* **CONSIGNE 1**
Présentez toutes les lignes du listing placé plus bas sous forme de liste numérotée, sans les lignes vides et sans les images.

---------- EXTRAIT DU DOCUMENT ----------

La faute intentionnelle n’a pas été définit par la loi mais par la jurisprudence. La conception classique de celle-ci est de considérer la faute intentionnelle comme celle qui est commise volontairement dans l’intention délibérée de causer le dommage tel qu’il est survenu. Ainsi, deux éléments sont nécessaires pour que les juges du fond conclu à l’existence d’une faute intentionnelle : une faute volontaire et l’intention de causer le dommage tel qu’il est survenu. Si l’un fait défaut, a priori il n’y aurait pas de faute intentionnelle. Mais il est difficile de considérer que l’auteur de la faute avait la volonté de causer le dommage tel qu’il est effectivement survenu. C’est pourquoi la qualification de la faute intentionnelle, soumise à l’appréciation souveraine des juges du fond, peut donner lieu à certaines divergences.
Qu’il s’agisse d’une faute intentionnelle ou dolosive, elles résultent toutes deux d’une faute volontaire. L’auteur de la faute doit avoir eu la volonté de commettre le dommage. Néanmoins, une distinction doit être faite entre faute dolosive et faute intentionnelle. La faute dolosive consiste en une inexécution volontaire du contrat, alors que pour retenir l’existence d’une faute intentionnelle un deuxième élément est nécessaire. Ainsi la faute intentionnelle sera caractérisée dès lors qu’il y a un geste volontaire générateur du dommage et l’intention de causer celui-ci tel qu’il est survenu. C’est ce qui a été jugé dans différents arrêts retenant l’existence d’une faute volontaire, mais ne suffisant pas à caractériser une faute intentionnelle au sens de l’article L113-1 du Code des assurances, l’auteur n’ayant pas voulu le dommage tel qu’il s’est produit.

---------- DONNÉES FOURNIES ----------

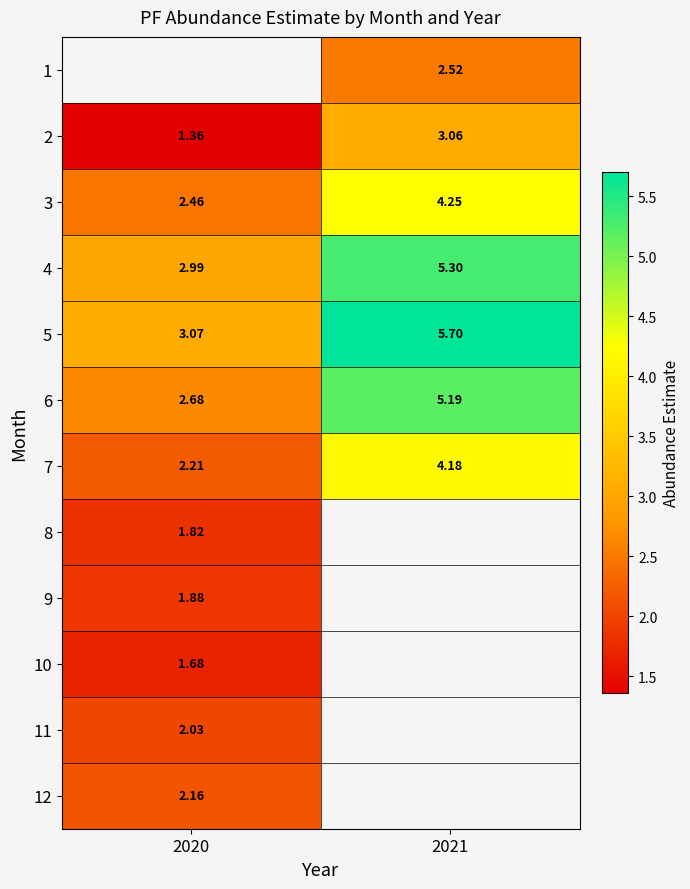

What value does the 11 series have at 2020?

2.0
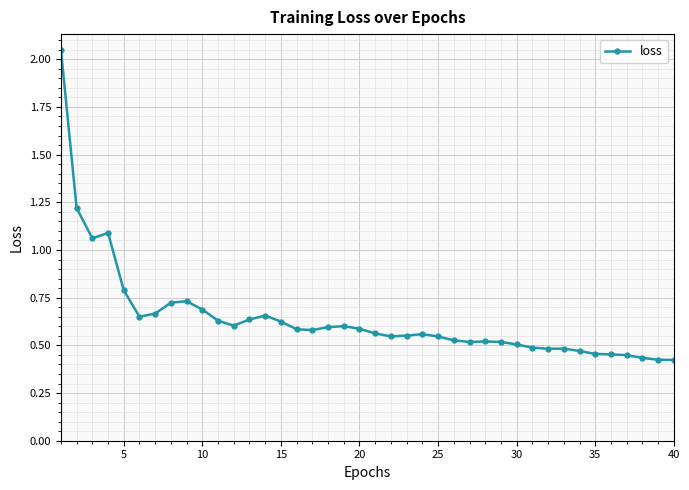

What is the difference between the maximum and minimum values?

1.6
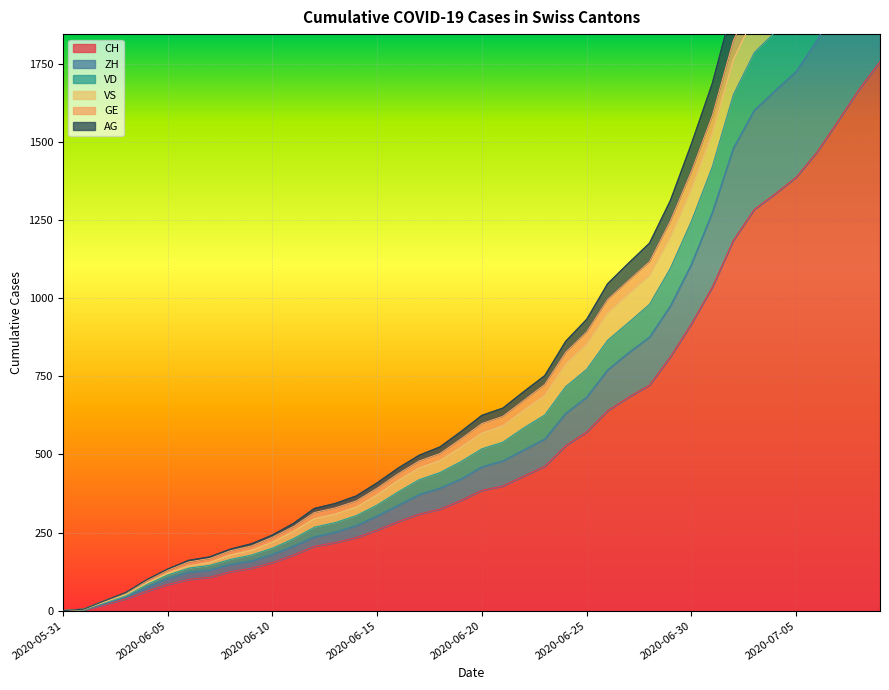

What is the highest value of the CH series?

1757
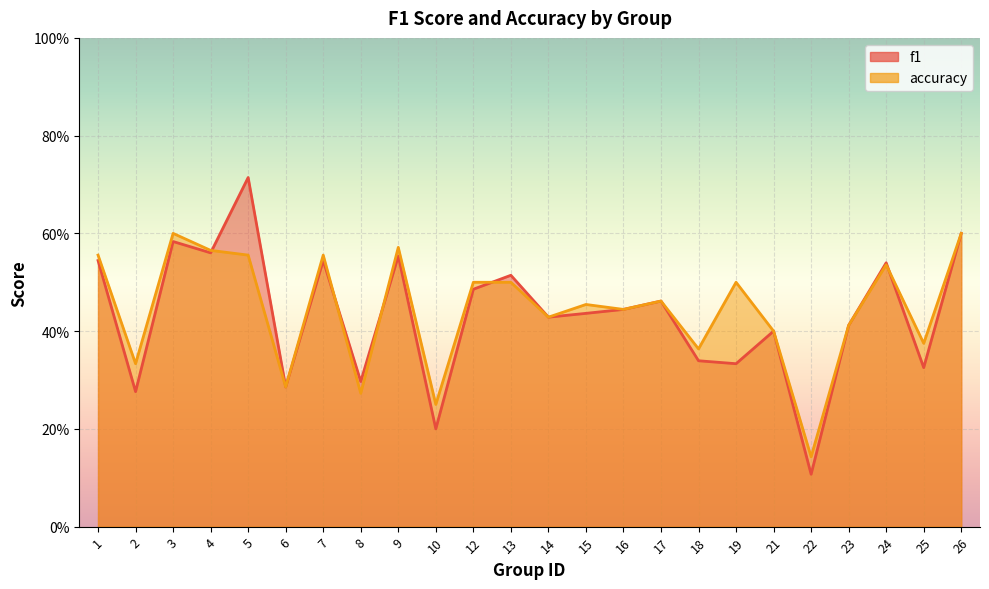

At which category does the chart reach its peak across all series?

5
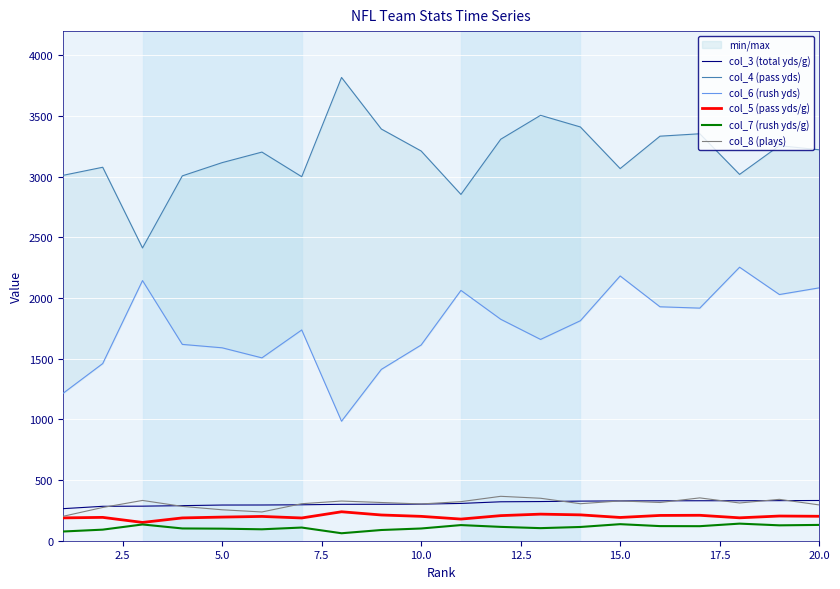

What is the smallest value displayed?

61.6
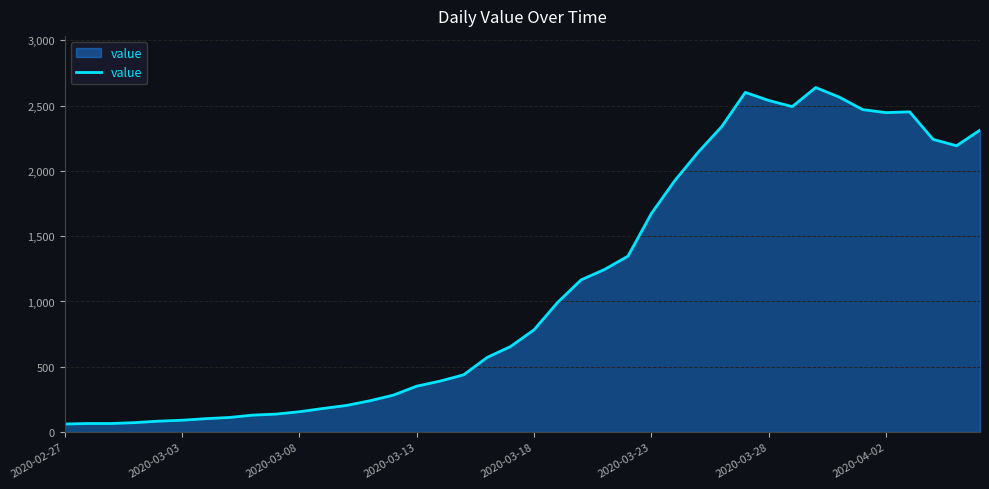

What is the average value?

1124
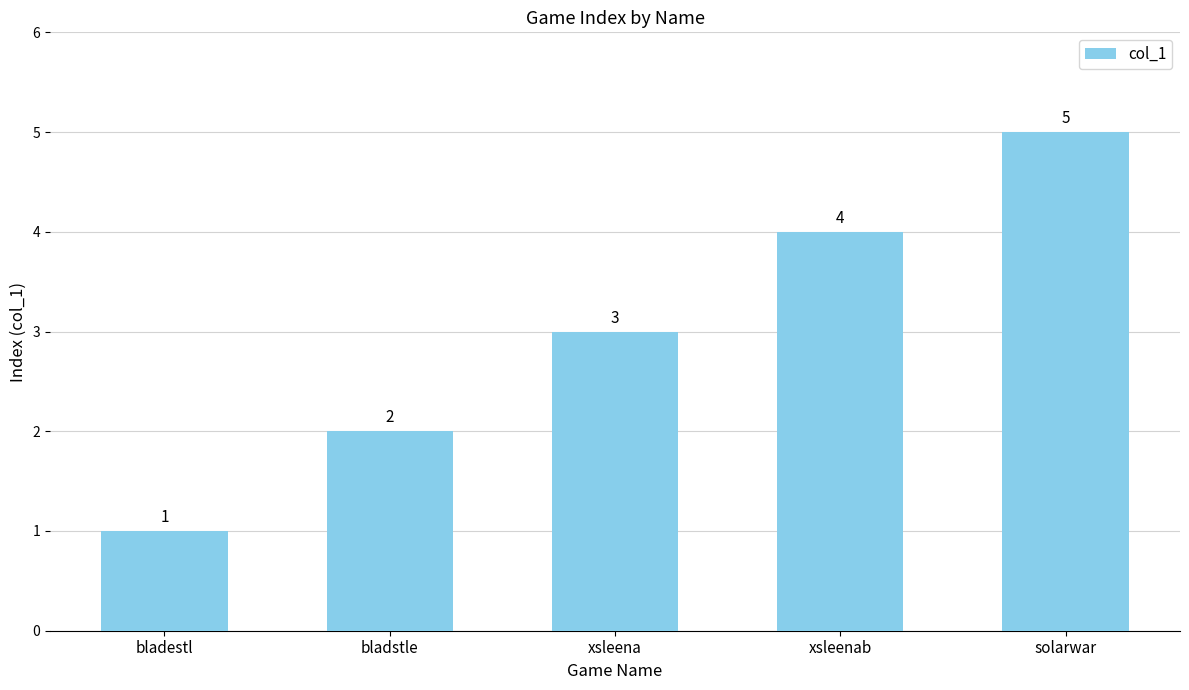

What value does the data have at xsleena?

3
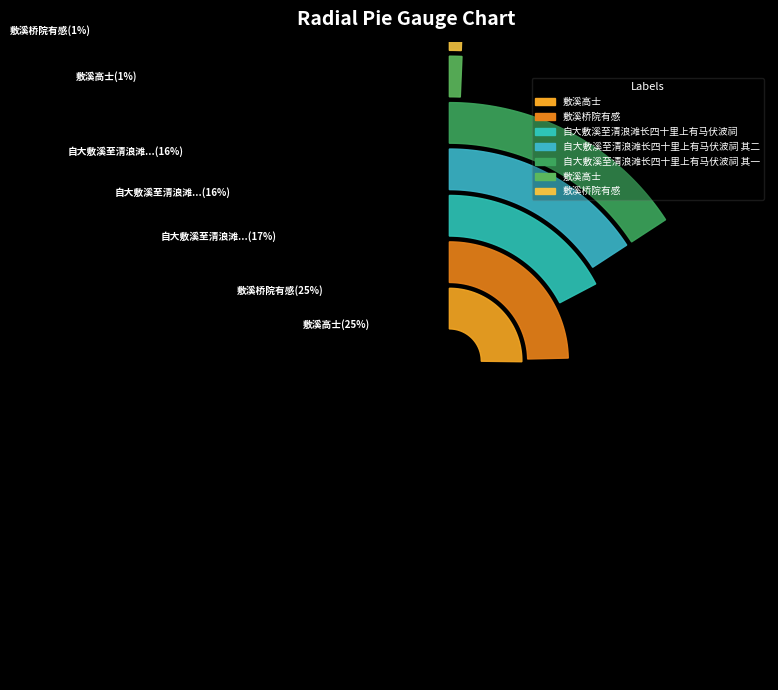

True or false: 敷溪桥院有感 accounts for 33% of the total.

False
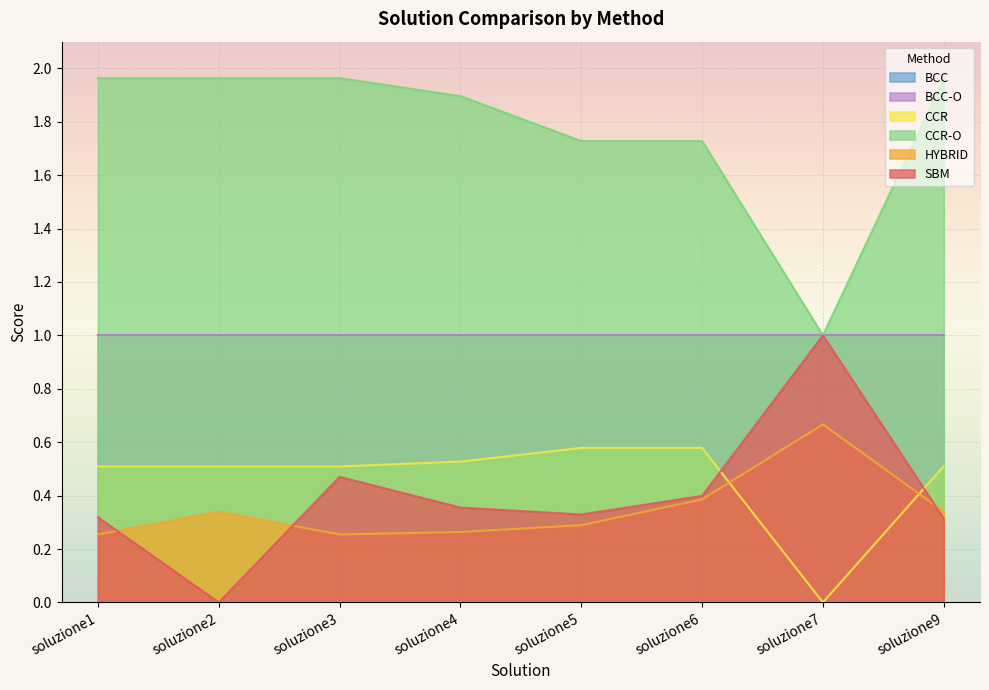

The HYBRID series shows 0.5 at soluzione9. True or false?

False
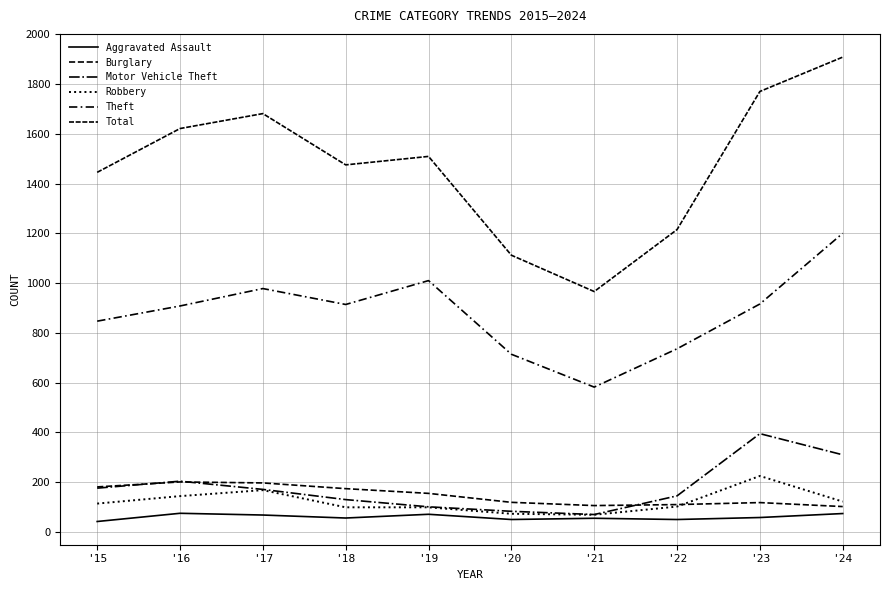

True or false: Total and Burglary cross at least once.

False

----------

* **CONSIGNE 2**
Écrivez la suite du texte consacré à la faute intentionnelle, en reprenant juste après sa dernière phrase.

* **VOTRE RÉPONSE 1**
1. What value does the 11 series have at 2020?
2. 2.0
3. What is the difference between the maximum and minimum values?
4. 1.6
5. What is the highest value of the CH series?
6. 1757
7. At which category does the chart reach its peak across all series?
8. 5
9. What is the smallest value displayed?
10. 61.6
11. What is the average value?
12. 1124
13. What value does the data have at xsleena?
14. 3
15. True or false: 敷溪桥院有感 accounts for 33% of the total.
16. False
17. The HYBRID series shows 0.5 at soluzione9. True or false?
18. False
19. True or false: Total and Burglary cross at least once.
20. False

* **VOTRE RÉPONSE 2**
En effet, dans un arrêt du 11 juillet 2012, la troisième chambre civile de la Cour de cassation a considéré qu’il n’y a pas faute intentionnelle de l’entrepreneur qui choisit de construire, en toute connaissance de cause de l’inadaptation des fondations au sol d’assise. Il avait conscience de l’apparition future des désordres mais il n’a pas eu la volonté de causer le dommage tel qu’il est survenu. Le dommage était inéluctable, il y avait donc une absence d’aléa concernant les conséquences de son geste volontaire, mais le deuxième élément faisait défaut(69). De même pour un architecte qui avait violé délibérément une règle d’urbanisme dont il avait connaissance mais n’avait pas la volonté de créer le dommage tel qu’il est survenu(70).
Position reprise quelques mois plus tard par la deuxième chambre civile pour un architecte qui commet une faute d’imprudence en ne respectant pas le permis de construire et s’exposant en tout connaissance de cause à des réclamations. « La décision fautive de démolition totale du bâtiment ne suffisait pas à caractériser la volonté de l’architecte de causer le dommage tel qu’il est survenu », la faute intentionnelle n’a donc pas été retenue(71). Même chose pour la faute volontaire d’un expert-comptable dont l’intention de causer le dommage tel qu’il est survenu n’était pas démontrée(72).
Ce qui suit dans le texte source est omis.